## The data
--------
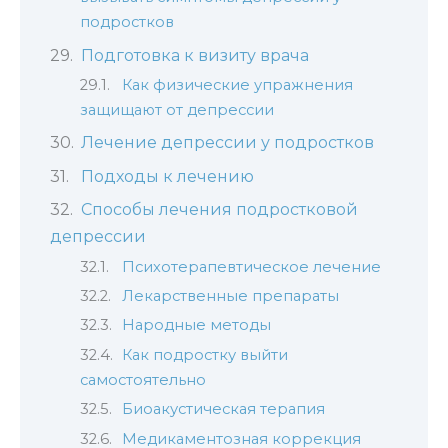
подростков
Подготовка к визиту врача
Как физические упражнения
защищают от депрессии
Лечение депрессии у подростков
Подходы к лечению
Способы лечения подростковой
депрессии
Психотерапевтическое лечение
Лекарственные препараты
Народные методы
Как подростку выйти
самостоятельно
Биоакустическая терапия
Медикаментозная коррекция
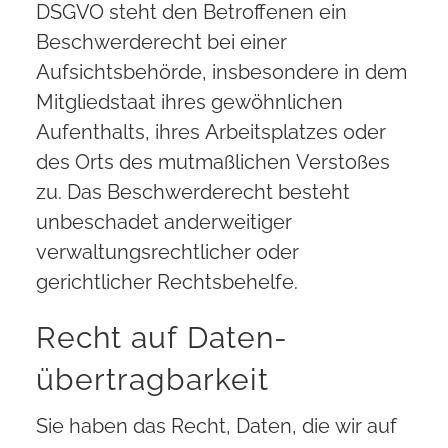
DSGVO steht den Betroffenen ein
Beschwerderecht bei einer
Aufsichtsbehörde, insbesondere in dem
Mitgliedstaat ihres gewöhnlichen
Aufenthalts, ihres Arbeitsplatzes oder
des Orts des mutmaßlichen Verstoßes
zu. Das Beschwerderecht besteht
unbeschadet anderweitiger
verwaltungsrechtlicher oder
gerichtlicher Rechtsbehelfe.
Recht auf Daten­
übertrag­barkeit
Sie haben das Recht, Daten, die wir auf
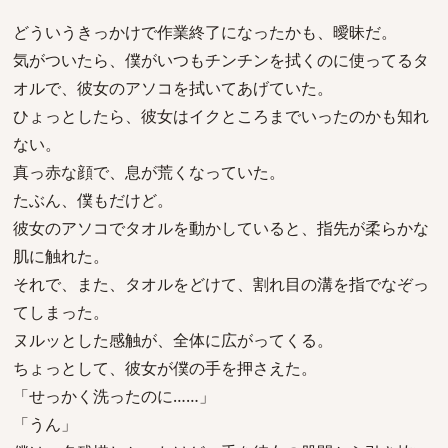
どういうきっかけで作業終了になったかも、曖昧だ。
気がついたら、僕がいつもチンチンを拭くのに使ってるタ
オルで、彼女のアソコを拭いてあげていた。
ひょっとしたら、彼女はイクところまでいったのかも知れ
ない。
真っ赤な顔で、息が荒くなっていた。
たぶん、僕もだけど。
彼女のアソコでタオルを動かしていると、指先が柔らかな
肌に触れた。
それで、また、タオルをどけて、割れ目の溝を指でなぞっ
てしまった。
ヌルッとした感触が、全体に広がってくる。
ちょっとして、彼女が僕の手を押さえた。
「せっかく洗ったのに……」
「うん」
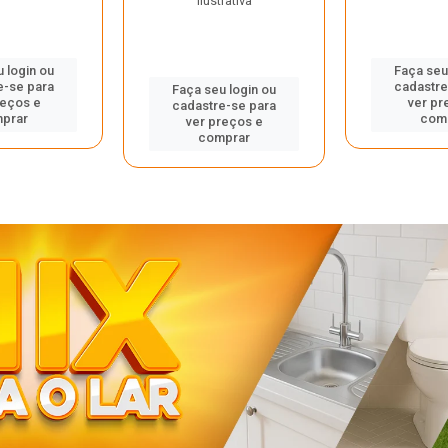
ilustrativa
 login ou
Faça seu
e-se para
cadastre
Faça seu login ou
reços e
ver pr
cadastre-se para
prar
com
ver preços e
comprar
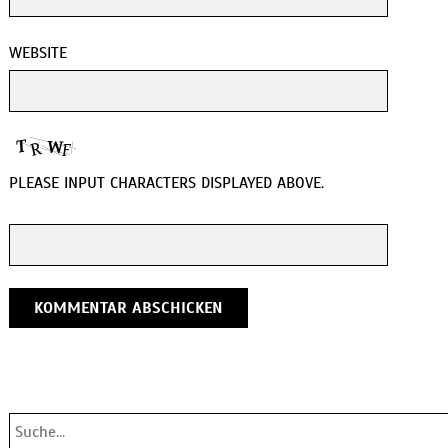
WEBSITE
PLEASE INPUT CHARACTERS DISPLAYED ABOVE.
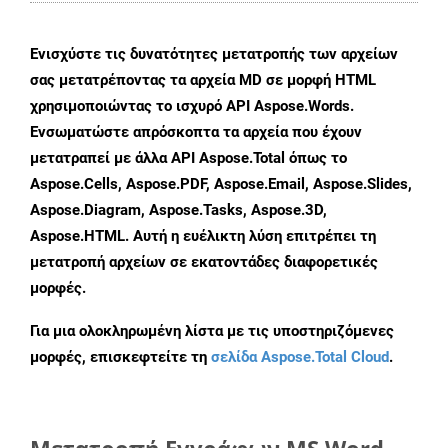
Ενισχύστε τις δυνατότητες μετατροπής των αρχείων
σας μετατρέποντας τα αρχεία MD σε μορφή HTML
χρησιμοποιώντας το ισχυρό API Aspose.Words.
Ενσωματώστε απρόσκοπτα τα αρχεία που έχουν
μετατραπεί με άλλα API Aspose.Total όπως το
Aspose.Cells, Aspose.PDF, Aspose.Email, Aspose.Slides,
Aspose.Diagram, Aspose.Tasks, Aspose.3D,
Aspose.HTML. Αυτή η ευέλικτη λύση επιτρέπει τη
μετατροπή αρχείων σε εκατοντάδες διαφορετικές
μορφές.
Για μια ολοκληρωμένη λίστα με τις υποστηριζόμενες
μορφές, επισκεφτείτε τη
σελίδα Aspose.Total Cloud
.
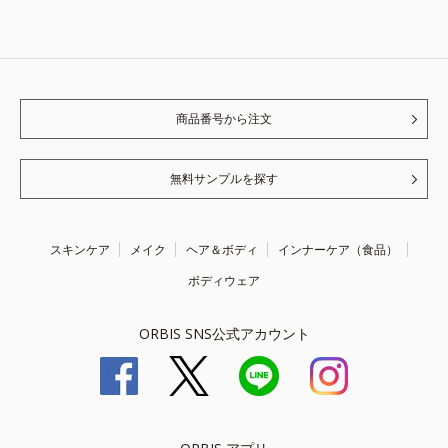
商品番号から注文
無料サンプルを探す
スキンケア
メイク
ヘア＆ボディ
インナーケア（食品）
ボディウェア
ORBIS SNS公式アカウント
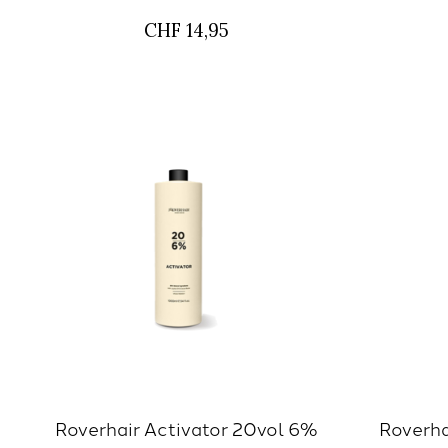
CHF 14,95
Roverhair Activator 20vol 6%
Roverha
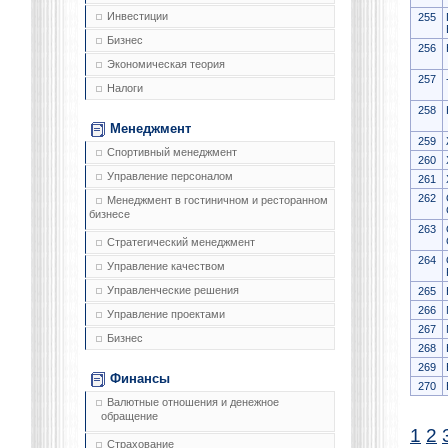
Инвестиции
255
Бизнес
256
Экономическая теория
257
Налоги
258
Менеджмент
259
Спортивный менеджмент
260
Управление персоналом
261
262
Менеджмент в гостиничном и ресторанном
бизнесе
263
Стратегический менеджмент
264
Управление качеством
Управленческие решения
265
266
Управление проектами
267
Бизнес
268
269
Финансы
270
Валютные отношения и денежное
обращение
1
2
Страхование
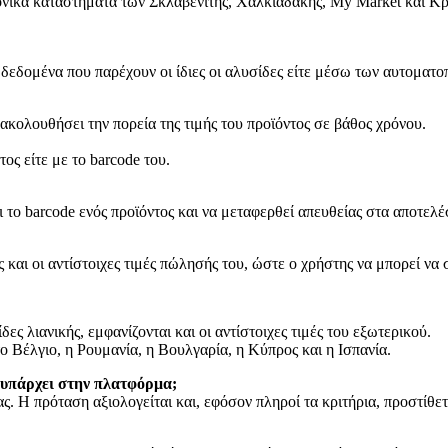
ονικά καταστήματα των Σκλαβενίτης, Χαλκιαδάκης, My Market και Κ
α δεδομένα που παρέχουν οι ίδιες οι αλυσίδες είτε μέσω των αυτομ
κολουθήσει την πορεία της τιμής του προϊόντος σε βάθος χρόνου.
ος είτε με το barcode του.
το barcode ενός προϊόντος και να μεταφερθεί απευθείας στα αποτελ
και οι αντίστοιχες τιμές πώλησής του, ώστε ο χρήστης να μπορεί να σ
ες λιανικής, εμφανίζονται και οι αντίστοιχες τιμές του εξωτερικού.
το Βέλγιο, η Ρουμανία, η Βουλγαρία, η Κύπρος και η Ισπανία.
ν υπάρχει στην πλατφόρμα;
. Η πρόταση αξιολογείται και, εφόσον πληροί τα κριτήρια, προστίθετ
--------
## Problem details
Starting at the line that contains "ilustrativa" and continuing through the end of the records, return those lines exactly as they appear, both ends included. Omit the pictures from your answer.

## Answer box
ilustrativa
 login ou
Faça seu
e-se para
cadastre
Faça seu login ou
reços e
ver pr
cadastre-se para
prar
com
ver preços e
comprar
WEBSITE
PLEASE INPUT CHARACTERS DISPLAYED ABOVE.
Ενισχύστε τις δυνατότητες μετατροπής των αρχείων
σας μετατρέποντας τα αρχεία MD σε μορφή HTML
χρησιμοποιώντας το ισχυρό API Aspose.Words.
Ενσωματώστε απρόσκοπτα τα αρχεία που έχουν
μετατραπεί με άλλα API Aspose.Total όπως το
Aspose.Cells, Aspose.PDF, Aspose.Email, Aspose.Slides,
Aspose.Diagram, Aspose.Tasks, Aspose.3D,
Aspose.HTML. Αυτή η ευέλικτη λύση επιτρέπει τη
μετατροπή αρχείων σε εκατοντάδες διαφορετικές
μορφές.
Για μια ολοκληρωμένη λίστα με τις υποστηριζόμενες
μορφές, επισκεφτείτε τη
σελίδα Aspose.Total Cloud
.
商品番号から注文
無料サンプルを探す
スキンケア
メイク
ヘア＆ボディ
インナーケア（食品）
ボディウェア
ORBIS SNS公式アカウント
CHF 14,95
Roverhair Activator 20vol 6%
Roverha
Инвестиции
255
Бизнес
256
Экономическая теория
257
Налоги
258
Менеджмент
259
Спортивный менеджмент
260
Управление персоналом
261
262
Менеджмент в гостиничном и ресторанном
бизнесе
263
Стратегический менеджмент
264
Управление качеством
Управленческие решения
265
266
Управление проектами
267
Бизнес
268
269
Финансы
270
Валютные отношения и денежное
обращение
1
2
Страхование
ονικά καταστήματα των Σκλαβενίτης, Χαλκιαδάκης, My Market και Κ
α δεδομένα που παρέχουν οι ίδιες οι αλυσίδες είτε μέσω των αυτομ
κολουθήσει την πορεία της τιμής του προϊόντος σε βάθος χρόνου.
ος είτε με το barcode του.
το barcode ενός προϊόντος και να μεταφερθεί απευθείας στα αποτελ
και οι αντίστοιχες τιμές πώλησής του, ώστε ο χρήστης να μπορεί να σ
ες λιανικής, εμφανίζονται και οι αντίστοιχες τιμές του εξωτερικού.
το Βέλγιο, η Ρουμανία, η Βουλγαρία, η Κύπρος και η Ισπανία.
ν υπάρχει στην πλατφόρμα;
. Η πρόταση αξιολογείται και, εφόσον πληροί τα κριτήρια, προστίθετ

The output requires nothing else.